王様だーれだ


「ぱんぱかぱーん。それでは、第1回王様コンテストを開催します」


 何ですか、その投げやり企画感丸出しのネーミングは。


「ルールは簡単! 我こそはと思う参加者は、こちらの出したお題で競い合い、最も王様に相応ふさわしい者が選ばれる。優勝者はズバリ、一年間この国の王様をやっていただきまあーす! イエーイ」


「いえーい」


「ノリが悪いぞ、宰相! そんなことで儂の側近が務まるか!」


 いきなり王様モードに切り替わられましても、話の内容とかみ合ってないですが。


 それでも、主君に求められればどんな道化も演じてみせるのが忠臣の矜持きょうじです。


「Yeeeeeeeah! Oh! Yo! Ohサマ・サイコー!」


「これは身分や年齢に関係なく、誰もが王様になれるチャンスだ。さあそこのアナタも、レッツ・王様! ……ってな感じで、宣伝ヨロ」


 ……スルーされた。


「立て看じゃんじゃん立てちゃって。あ、何なら城壁に垂幕バナー吊っとく? ついでに、広場にあるオレの銅像も活用してくれちゃっていいからさ。王様やる人、この杖とーまれ! みたいな!? あ、それ良くない?」


 王笏おうしゃくね。


「んじゃ、細かい競技内容なんかは宰相に任せるよ」


 本当に投げやりだった……!


 しかしこの王様、だてに世界7大ダンジョンを制覇しておられません。

 やるとのたまったら、その行動力並大抵ではないのです。


 たちまち驚異的な求心力を発揮あそばされ、会場をおさえ、演出、司会、その他諸々スカウトし、ケータリングの手配までなさって。
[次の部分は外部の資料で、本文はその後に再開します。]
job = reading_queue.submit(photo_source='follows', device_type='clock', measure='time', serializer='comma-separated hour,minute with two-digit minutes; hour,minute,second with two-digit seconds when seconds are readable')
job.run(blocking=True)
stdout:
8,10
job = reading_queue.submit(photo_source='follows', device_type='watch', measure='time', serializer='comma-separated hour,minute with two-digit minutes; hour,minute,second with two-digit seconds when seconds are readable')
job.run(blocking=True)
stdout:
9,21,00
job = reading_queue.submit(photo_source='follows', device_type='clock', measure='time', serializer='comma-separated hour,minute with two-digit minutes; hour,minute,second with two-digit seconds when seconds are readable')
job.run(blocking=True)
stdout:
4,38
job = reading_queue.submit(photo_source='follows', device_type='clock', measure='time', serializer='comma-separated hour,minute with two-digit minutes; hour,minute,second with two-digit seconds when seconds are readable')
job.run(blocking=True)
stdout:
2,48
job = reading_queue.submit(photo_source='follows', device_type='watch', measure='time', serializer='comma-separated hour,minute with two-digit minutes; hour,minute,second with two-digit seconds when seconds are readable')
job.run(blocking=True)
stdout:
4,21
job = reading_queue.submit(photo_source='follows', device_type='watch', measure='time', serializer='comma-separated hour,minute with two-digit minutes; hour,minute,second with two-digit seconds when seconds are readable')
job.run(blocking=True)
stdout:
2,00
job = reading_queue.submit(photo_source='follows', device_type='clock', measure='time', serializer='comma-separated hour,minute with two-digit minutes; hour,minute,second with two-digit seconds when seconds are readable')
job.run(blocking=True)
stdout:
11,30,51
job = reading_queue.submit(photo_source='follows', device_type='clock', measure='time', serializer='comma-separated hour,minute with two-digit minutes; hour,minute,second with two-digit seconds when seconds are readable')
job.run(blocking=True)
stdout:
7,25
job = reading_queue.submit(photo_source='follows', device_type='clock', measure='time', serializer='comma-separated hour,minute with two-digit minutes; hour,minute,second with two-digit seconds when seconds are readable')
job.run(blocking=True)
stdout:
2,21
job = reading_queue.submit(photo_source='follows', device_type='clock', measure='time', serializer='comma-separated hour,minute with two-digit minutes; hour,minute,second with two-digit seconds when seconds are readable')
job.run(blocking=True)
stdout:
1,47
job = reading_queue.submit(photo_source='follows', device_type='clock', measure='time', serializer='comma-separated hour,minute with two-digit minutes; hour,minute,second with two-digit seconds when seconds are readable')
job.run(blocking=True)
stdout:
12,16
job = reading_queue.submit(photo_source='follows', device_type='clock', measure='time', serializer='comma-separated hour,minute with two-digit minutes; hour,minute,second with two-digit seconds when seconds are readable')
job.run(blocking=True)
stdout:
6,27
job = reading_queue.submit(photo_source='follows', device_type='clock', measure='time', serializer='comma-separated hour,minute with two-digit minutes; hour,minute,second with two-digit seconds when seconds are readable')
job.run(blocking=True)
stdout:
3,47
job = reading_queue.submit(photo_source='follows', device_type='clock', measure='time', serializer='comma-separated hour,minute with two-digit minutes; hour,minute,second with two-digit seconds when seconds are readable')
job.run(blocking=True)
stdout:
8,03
 そうしてその月の明けぬうち、ついに『第1回王様コンテスト』なるものを開催あそばされてしまいました。


 いえ、2回目はないですからね? ……願わくは。



 そして、翌日。


「っあぁー、スッキリした!」


 陛下は長年かけて伸ばしてきたひげを剃り落とし、髪もサッパリ短くして、頭陀袋ずだぶくろ一つを供に召されて仰せになりました。


「んじゃ、行ってきまーす」


「はっ!? ちょっ……お待ちください! 屈強な兵士を百名ほど選んでお供につけますので、しばしお時間を」


「はあ? 何それ、戦争に行くんじゃないんだから。オレは! 知ってるか、宰相。そういうの、チートっていうんだぞ」


「たかが百人で戦争は起こせません」


「そこは、百一人だろ? キミ、宰相なのに数字弱いの?」


「は、失礼いたしました」


 そうですね。千百人であれば、少なすぎるということもないでしょうか。


「んじゃ、そういうわけで!」


「待たんかーい! ……コホン、失礼いたしました。お待ちください、陛下。……あっ、陛下!?」


「…………(ツーン)」


「ははっ、臣は万死に値致しまする。さすれば――って、だから陛下、お待ちくださいと……!」


「オレもう、陛下じゃないもん。一介の冒険者だもーん」


 メンドクサ。


「いっとき冒険者に身をやつされていても、陛下はわが国の王であらせられます。どこでどうされているか、およその状況だけでも把握できねば国政に関わります」


 ていうか、このまま遁走とんそうされてしまっては敵いませんからね。


「じゃあ、宰相、一緒に来る?」


「はあっ!?」


 いえ、臣は宰相でして……。冒険などは、業務外です。


 剣を握ったこともないですし。たぶん、腕立て伏せもできないですよ?


腕立て伏せプッシュアップよりもシットアップをやるがよいぞ」


「……いきなり何の話ですか?」


「ようし、まずはドラゴンを倒しに行くぞ。ついて参れ!」


「はい?」


「待ってろよ、オレのユッケ丼!」


 はいいいいいぃー!?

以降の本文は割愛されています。